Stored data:
○ ○ ○ ○ ○

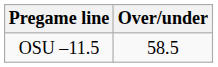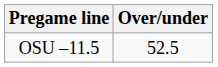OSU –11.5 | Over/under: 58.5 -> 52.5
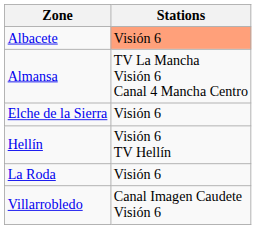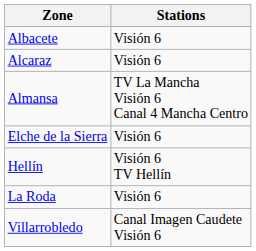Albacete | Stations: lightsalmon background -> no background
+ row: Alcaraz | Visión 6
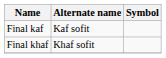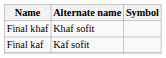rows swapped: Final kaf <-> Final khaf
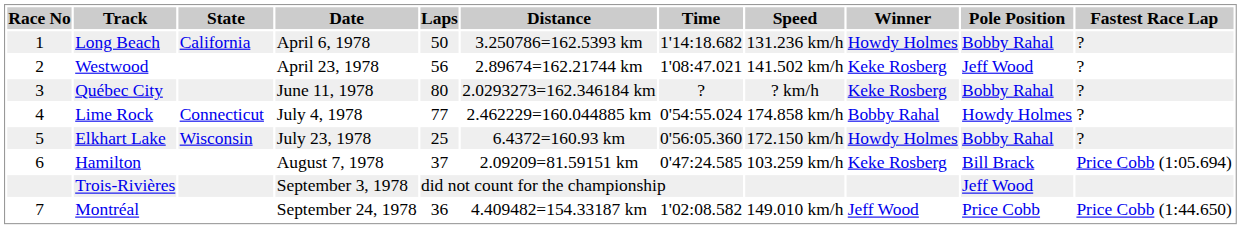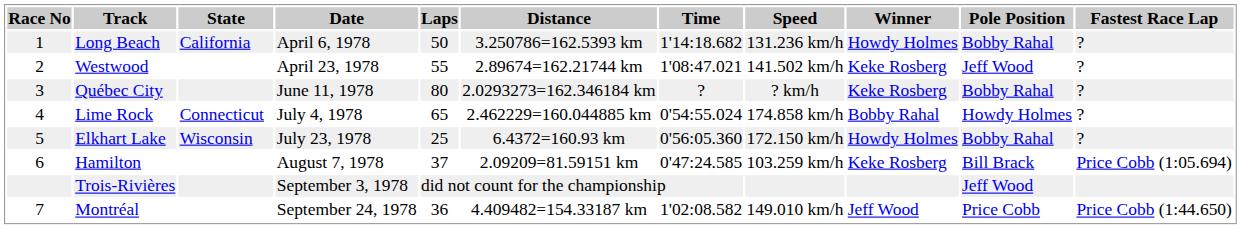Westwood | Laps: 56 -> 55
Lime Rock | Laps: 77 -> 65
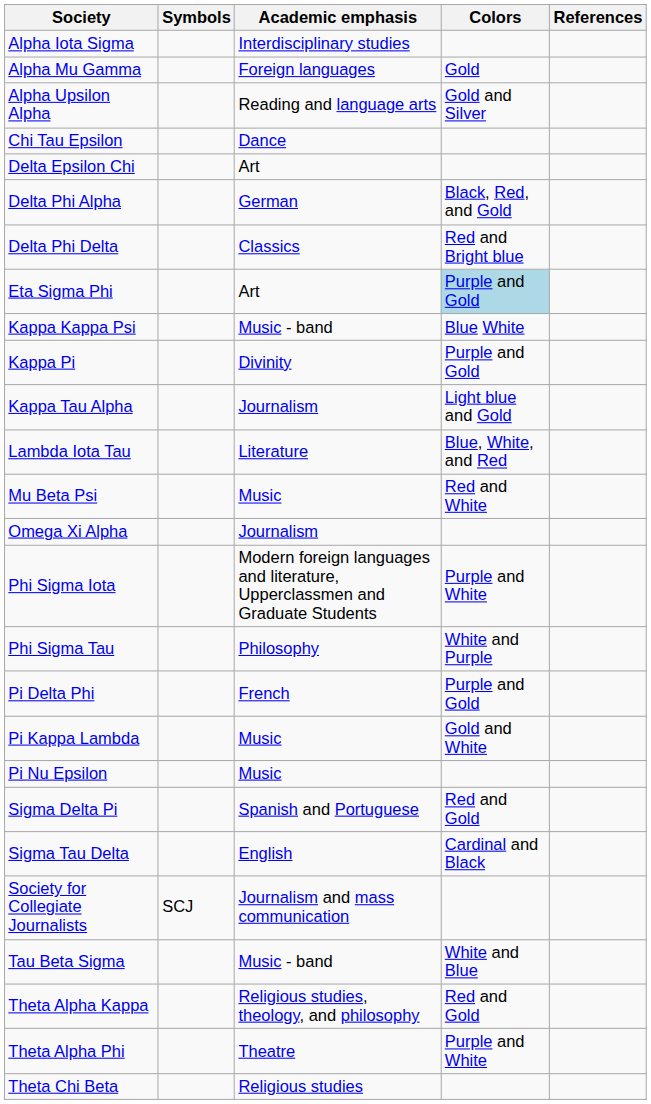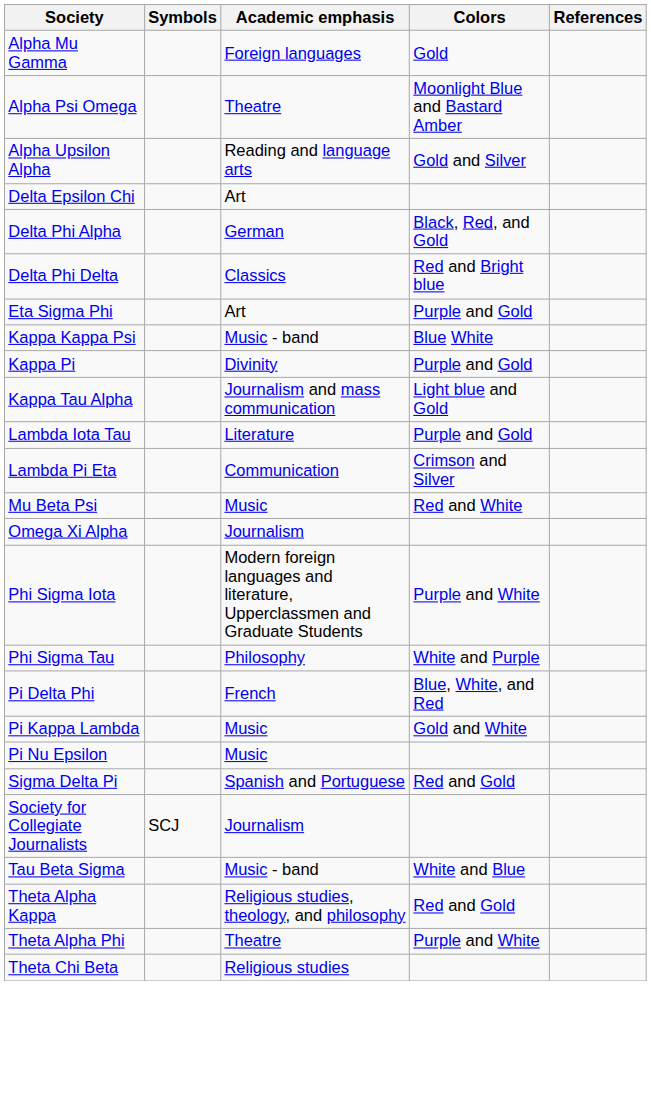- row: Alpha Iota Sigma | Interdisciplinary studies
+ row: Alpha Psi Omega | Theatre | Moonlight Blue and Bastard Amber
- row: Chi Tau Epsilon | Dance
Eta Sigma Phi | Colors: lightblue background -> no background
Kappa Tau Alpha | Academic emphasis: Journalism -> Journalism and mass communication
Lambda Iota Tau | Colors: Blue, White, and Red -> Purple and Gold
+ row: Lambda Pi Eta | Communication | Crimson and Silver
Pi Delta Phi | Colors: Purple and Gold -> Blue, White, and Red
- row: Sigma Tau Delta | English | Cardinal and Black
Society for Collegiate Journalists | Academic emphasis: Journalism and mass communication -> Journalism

○ ○ ○ ○ ○

WORK INSTRUCTIONS. Edit every line of the records so that "Laps" becomes "Lap count" throughout, with nothing else changed. Leave the pictures out of your version.

COMPLETE ANSWER.
OSU –11.5 | Over/under: 58.5 -> 52.5
Albacete | Stations: lightsalmon background -> no background
+ row: Alcaraz | Visión 6
rows swapped: Final kaf <-> Final khaf
Westwood | Lap count: 56 -> 55
Lime Rock | Lap count: 77 -> 65
- row: Alpha Iota Sigma | Interdisciplinary studies
+ row: Alpha Psi Omega | Theatre | Moonlight Blue and Bastard Amber
- row: Chi Tau Epsilon | Dance
Eta Sigma Phi | Colors: lightblue background -> no background
Kappa Tau Alpha | Academic emphasis: Journalism -> Journalism and mass communication
Lambda Iota Tau | Colors: Blue, White, and Red -> Purple and Gold
+ row: Lambda Pi Eta | Communication | Crimson and Silver
Pi Delta Phi | Colors: Purple and Gold -> Blue, White, and Red
- row: Sigma Tau Delta | English | Cardinal and Black
Society for Collegiate Journalists | Academic emphasis: Journalism and mass communication -> Journalism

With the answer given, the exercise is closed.